Page:Revue des Deux Mondes - 1873 - tome 107.djvu/487

La bibliothèque libre.
Le texte de cette page a été corrigé et est conforme au fac-similé.
L’ESPAGNE POLITIQUE

DEUXIÈME PARTIE

LE ROI AMÉDÉE ET LA MONARCHIE DÉMOCRATIQUE.[1]


I

La révolution de 1868, comme presque toutes les révolutions espagnoles, a été l’œuvre d’une insurrection militaire ; l’habile ourdisseur de cette trame fut le général Prim, exilé depuis plus de deux ans. Il eut pour complices et pour alliés les généraux mêmes qui avaient défendu la dynastie contre lui et que venait de frapper à leur tour un arrêt de proscription. Unis désormais par une commune disgrâce, par de communs ressentimens, vainqueurs et vaincus de la veille organisèrent un vaste pronunciamiento dont le signal fut donné par l’amiral Topete et la flotte, qui jusqu’alors étaient demeurés à l’écart de tous les complots.
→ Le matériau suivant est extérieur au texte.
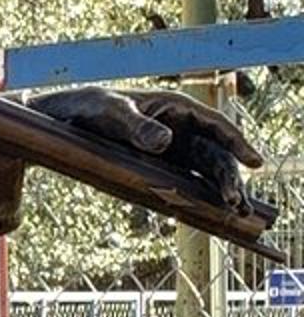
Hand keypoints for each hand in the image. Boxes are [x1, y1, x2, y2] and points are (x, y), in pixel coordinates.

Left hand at [30, 85, 272, 227]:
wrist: (62, 120)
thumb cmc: (87, 108)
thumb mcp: (110, 112)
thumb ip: (137, 126)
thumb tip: (165, 142)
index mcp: (175, 106)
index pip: (216, 125)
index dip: (238, 142)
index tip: (255, 162)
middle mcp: (178, 127)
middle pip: (214, 152)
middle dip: (228, 175)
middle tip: (235, 201)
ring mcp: (169, 148)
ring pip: (203, 167)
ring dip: (217, 187)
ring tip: (229, 209)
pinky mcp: (155, 165)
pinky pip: (183, 178)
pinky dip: (196, 193)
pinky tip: (205, 210)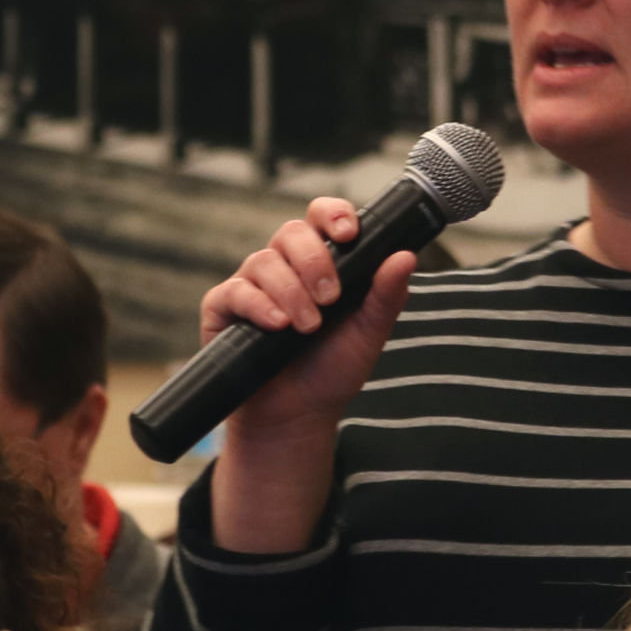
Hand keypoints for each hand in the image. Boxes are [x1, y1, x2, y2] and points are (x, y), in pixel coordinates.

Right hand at [201, 201, 416, 552]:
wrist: (297, 416)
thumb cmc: (332, 370)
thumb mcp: (368, 334)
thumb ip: (386, 296)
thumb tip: (406, 256)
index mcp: (321, 261)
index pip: (322, 217)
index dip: (333, 214)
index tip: (349, 235)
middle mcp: (284, 266)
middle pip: (291, 232)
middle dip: (314, 261)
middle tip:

Ainsi tout manquait à la fois à la reine Isabelle ; vivement attaquée par des ennemis résolus à jouer le tout pour le tout, mollement défendue par des amis peu sûrs, qui d’avance désespéraient de la partie, le combat d’Alcolea décida de son soit. Quelques jours après, elle passait la frontière et se voyait condamnée à protester de Pau contre sa déchéance.
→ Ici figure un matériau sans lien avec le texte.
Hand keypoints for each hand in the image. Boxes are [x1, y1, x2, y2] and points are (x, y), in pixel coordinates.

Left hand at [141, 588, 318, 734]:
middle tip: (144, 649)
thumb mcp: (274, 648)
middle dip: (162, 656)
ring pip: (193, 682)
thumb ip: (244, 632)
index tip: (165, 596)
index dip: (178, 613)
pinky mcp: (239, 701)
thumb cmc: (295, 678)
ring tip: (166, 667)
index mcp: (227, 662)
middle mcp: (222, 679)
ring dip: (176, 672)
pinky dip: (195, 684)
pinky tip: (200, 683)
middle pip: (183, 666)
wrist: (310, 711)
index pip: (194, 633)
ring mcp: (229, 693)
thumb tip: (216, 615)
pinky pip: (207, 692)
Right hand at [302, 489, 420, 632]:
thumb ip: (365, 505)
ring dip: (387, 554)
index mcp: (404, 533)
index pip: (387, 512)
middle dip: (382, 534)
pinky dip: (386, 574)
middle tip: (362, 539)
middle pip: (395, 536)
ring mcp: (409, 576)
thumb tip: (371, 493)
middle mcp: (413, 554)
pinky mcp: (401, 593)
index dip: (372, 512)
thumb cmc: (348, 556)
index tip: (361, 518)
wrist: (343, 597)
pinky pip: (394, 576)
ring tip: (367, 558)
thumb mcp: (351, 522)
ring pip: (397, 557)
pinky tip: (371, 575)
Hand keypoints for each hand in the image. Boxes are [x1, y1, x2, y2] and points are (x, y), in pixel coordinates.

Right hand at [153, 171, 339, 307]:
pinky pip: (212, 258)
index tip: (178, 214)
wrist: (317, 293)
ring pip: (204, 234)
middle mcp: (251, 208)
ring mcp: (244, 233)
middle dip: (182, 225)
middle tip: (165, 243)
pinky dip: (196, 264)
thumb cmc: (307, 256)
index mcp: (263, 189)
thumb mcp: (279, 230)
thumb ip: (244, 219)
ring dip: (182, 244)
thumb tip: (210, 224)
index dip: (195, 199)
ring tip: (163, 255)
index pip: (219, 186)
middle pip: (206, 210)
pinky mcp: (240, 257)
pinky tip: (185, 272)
Si l’armée est en Espagne l’outil universel de la politique, les généraux n’y font pas de la politique de soldats. Ils sont des hommes de leur siècle et de leur pays ; ils ont la plupart le cœur assez libéral, l’esprit assez souple pour se sentir aussi à l’aise dans les mêlées, oratoires d’une chambre que dans la fumée d’un champ de bataille ;

  1. Voyez la Revue du 1er septembre.